Speaking of nuns, there are few people in recent history who have demonstrated this concept better than Mother Teresa. She didn’t show love by giving a handout or a hand up. No, instead she got down into the trenches with those who were considered hopeless and unlovable and she served them. Her calling to love the poor meant that she would leave her convent where she lived in comfort, to go and live in the streets of Calcutta. She cared for all who were unwanted, unloved and uncared for in society. At times she herself had to beg for food in order to survive. Twelve other nuns joined her in her call to love. She was a small light stepping into the darkness. Today, the order that she founded, has over 4,500 women working to serve the poor. Mother Teresa’s ministry was incarnational; a reflection of Jesus coming down into the messy world to serve us. Jesus didn’t give us a hand. He gave us his hands, his feet, his body, his blood. He made the sacrifice that was required in order to make a way for us to have a relationship with God.

            Let’s return to Isaiah for a moment, back to the light that shines in the darkness. There is something quite comforting about seeing Christmas lights adorning houses in the darkness. When the sun is scarce and it’s cold outside, Christmas lights can remind us about the good parts of Winter. We have a Filipino Christmas light up at our house. It sits in our window and flashes obnoxiously into the darkness. It can be overwhelming to look it, but somehow, you can’t look away. I really enjoy turning onto my street and seeing it beckons me home; a cascade of colours moving and pulsing and shining into the dark Winter night. I do like white icicle lights or the timed colour displays that some people put up, but there is something about my Filipino Christmas light that reminds me of God’s love for us. Maybe some of us are okay with a gentle flicker of light. But for those of us who need God’s love in a big way this Christmas, know that God’s love is shining for you like a Filipino Christmas light. For while it was a humble birth in a manger that brought Christ to us, it was a significant event in that heaven came down to earth. Isaiah describes it as great light; a light that causes burdens to be lifted and brings an end to oppression. There is power in this light.

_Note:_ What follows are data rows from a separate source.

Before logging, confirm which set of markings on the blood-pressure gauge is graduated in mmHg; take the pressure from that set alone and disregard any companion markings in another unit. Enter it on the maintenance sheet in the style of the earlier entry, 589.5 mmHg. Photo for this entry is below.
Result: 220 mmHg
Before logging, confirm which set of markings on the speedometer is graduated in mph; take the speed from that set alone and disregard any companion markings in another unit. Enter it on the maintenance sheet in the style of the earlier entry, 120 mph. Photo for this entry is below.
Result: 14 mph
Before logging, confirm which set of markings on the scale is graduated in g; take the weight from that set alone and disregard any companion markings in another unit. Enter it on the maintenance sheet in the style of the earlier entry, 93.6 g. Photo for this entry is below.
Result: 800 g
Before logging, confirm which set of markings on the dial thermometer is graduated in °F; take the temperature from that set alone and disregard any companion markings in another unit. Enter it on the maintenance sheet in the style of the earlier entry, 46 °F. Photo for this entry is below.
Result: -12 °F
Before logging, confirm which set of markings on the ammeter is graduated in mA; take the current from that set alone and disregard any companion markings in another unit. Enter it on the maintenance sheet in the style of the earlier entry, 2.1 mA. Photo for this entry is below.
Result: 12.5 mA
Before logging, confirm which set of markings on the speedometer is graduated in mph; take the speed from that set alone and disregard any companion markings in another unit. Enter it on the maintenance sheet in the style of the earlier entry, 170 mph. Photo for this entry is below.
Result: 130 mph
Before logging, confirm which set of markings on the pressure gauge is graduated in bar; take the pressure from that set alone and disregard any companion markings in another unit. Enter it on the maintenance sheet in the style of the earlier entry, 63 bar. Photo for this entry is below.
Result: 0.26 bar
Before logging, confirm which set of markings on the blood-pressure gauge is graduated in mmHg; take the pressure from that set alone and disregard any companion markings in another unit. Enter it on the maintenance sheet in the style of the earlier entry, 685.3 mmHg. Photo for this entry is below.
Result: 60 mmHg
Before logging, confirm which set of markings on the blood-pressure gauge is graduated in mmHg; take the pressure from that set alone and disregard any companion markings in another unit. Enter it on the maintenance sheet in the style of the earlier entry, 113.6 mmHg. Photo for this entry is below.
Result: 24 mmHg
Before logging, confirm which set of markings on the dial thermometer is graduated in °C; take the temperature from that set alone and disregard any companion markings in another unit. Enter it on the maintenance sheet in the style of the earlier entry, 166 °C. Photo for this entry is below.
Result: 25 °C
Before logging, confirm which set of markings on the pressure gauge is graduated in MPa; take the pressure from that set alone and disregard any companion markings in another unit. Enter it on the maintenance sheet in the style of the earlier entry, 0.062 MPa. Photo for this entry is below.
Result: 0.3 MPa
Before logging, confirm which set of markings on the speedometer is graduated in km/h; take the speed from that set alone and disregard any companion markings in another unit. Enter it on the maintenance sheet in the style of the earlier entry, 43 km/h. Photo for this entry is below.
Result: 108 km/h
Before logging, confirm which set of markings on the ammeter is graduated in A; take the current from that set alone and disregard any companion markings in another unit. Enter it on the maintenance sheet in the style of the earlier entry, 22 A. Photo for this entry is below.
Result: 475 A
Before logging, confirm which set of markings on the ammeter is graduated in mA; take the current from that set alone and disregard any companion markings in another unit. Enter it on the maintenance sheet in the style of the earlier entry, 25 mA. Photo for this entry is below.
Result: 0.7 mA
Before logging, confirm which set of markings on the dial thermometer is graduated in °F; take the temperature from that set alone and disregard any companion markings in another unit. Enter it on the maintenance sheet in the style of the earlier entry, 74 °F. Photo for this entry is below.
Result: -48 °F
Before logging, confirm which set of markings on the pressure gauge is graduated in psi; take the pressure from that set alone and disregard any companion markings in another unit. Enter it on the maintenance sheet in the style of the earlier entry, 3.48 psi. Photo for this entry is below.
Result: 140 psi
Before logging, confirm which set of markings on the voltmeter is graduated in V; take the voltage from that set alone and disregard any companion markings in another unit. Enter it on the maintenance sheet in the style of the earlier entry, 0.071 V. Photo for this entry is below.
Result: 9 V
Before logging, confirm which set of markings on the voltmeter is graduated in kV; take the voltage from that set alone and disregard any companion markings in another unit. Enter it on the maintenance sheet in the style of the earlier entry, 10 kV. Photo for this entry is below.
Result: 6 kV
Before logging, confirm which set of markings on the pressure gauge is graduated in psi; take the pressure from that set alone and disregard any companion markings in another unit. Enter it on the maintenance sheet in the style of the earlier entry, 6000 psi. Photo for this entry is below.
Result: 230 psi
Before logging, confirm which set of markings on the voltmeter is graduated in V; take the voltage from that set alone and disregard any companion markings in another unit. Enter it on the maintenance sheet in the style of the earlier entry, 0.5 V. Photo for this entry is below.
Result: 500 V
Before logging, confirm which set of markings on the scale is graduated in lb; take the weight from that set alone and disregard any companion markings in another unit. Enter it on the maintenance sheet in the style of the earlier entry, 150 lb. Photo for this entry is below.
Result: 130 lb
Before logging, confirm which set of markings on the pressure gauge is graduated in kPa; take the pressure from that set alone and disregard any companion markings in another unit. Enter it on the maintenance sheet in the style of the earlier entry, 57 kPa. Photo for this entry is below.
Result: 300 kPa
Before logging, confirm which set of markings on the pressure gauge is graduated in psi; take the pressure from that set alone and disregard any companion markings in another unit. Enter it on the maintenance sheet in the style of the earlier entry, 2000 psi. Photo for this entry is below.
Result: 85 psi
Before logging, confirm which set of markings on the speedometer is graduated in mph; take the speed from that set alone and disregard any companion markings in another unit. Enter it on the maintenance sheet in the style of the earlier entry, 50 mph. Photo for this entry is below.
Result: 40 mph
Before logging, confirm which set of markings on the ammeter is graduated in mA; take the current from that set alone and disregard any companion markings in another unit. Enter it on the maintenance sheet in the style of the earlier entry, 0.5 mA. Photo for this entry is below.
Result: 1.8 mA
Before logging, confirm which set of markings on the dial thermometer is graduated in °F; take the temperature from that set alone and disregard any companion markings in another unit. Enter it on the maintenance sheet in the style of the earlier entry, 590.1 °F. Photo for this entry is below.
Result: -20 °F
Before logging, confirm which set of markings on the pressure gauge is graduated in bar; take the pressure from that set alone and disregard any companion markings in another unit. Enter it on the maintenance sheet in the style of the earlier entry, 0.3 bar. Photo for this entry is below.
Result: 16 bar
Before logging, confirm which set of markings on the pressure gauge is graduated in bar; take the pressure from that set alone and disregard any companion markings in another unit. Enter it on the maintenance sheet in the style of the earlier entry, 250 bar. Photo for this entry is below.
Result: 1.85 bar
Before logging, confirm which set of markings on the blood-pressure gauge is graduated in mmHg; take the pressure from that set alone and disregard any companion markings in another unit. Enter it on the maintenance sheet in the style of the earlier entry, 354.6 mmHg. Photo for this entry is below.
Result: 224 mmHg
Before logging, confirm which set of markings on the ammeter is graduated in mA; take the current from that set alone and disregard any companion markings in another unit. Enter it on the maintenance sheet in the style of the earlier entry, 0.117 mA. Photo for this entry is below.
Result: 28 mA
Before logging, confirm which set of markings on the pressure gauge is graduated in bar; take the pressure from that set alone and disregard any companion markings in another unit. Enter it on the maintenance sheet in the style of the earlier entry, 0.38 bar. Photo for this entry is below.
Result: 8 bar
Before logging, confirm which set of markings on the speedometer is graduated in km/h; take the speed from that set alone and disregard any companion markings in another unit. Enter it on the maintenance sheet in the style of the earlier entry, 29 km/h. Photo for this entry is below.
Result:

In a few moments, we will light candles as a reminder that Christ, the light of the world came down into the darkness. We’ll start with a flame, and it will spread to fill this dark sanctuary, with light. As your candle comes alive, I encourage you to say a prayer, to ask God how you can love as you were made to love. Let this be your goal or your resolution to step into your calling to love. May it be a love that is inspired by the love of Christ; one that gives sacrificially and works to sustain relationships. May it be a love that goes to where the needs are and identifies with those who are being served. May it be a love that tells a story; the story of Christmas, and the story of what God has done for you. And as you love and spread light, I pray that you will return home rejoicing like the shepherds, glorifying and praising God for all the things he has done and all the ways he is working to dispel the darkness.